El gnoll permaneció inmóvil. No se movía nada a sus espaldas, no había ningún sonido en el bosquecillo, pero la bestia sabía que allí había algo. El goblinoide jadeaba al tiempo que abría y cerraba las manos.

De pronto dio media vuelta y rugió. El grito de rabia se convirtió en otro de terror cuando la pantera saltó sobre él desde una rama baja.

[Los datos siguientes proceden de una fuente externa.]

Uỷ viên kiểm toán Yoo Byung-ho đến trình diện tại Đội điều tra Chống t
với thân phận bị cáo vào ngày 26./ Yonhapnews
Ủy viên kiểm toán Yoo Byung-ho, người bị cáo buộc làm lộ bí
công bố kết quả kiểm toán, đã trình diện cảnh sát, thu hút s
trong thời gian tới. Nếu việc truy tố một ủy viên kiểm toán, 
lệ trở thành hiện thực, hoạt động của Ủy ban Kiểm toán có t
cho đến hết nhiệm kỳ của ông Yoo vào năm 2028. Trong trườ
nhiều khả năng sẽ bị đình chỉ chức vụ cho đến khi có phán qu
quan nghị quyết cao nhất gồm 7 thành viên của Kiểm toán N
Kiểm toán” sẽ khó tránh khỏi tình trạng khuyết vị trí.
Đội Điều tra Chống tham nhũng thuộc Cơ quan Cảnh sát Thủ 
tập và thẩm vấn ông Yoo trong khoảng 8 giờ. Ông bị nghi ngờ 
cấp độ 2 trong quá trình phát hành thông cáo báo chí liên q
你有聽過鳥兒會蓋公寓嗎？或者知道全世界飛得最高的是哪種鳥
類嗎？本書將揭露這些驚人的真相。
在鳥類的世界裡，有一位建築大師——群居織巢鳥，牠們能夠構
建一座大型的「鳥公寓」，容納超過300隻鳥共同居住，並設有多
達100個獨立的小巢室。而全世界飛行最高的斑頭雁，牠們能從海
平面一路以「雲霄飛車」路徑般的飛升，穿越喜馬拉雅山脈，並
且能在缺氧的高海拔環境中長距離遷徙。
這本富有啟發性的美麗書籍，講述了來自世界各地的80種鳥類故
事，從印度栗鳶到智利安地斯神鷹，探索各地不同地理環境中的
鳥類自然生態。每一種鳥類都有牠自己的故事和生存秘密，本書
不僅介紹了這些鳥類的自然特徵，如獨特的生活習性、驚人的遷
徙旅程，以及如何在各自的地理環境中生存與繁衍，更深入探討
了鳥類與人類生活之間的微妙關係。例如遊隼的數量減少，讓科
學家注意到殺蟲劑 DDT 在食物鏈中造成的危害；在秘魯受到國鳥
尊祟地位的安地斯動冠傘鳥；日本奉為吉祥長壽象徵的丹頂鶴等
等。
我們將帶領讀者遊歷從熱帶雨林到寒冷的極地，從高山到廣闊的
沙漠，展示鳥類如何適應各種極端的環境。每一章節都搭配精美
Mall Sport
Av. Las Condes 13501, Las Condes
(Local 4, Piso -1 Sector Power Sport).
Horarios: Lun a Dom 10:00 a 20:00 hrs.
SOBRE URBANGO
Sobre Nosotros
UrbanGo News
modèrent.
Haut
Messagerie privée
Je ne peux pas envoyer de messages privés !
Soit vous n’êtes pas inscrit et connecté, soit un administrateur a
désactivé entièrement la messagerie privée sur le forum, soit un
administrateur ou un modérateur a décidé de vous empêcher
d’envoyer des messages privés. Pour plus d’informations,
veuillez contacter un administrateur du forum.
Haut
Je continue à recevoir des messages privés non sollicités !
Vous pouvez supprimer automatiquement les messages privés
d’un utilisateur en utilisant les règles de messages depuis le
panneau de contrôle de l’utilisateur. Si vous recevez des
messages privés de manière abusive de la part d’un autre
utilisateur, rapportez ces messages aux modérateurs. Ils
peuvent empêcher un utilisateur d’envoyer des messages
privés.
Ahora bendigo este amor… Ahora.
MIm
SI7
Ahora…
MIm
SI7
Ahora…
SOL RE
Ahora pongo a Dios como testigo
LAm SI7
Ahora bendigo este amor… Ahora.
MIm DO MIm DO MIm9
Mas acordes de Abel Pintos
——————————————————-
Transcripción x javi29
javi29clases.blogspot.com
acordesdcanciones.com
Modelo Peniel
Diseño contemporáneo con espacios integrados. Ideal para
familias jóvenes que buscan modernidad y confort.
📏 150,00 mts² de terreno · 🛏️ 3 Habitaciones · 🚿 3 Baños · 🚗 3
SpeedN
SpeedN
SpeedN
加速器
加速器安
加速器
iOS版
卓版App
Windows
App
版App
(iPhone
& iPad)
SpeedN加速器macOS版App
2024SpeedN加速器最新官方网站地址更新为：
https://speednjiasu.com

El impacto lo tumbó en el suelo, pero no era una criatura enclenque. Sin hacer caso de las terribles heridas que le producían las zarpas, el gnoll sujetó la cabeza de Guenhwyvar en un intento desesperado por impedir que las fauces mortales se cerraran sobre la garganta.

La lucha del gnoll se prolongó durante casi un minuto; los brazos le temblaban por la presión de los poderosos músculos del cuello de la pantera. Por fin la cabeza se acercó, y Guenhwyvar alcanzó el objetivo. Los grandes dientes se hundieron en la garganta del gnoll y cortaron la respiración de la bestia condenada.

El gnoll se retorció enloquecido y en sus esfuerzos consiguió ponerse encima de la pantera. Guenhwyvar lo dejó hacer, imperturbable, sin aflojar la presión de sus mandíbulas.

Al cabo de unos pocos minutos, cesaron los movimientos.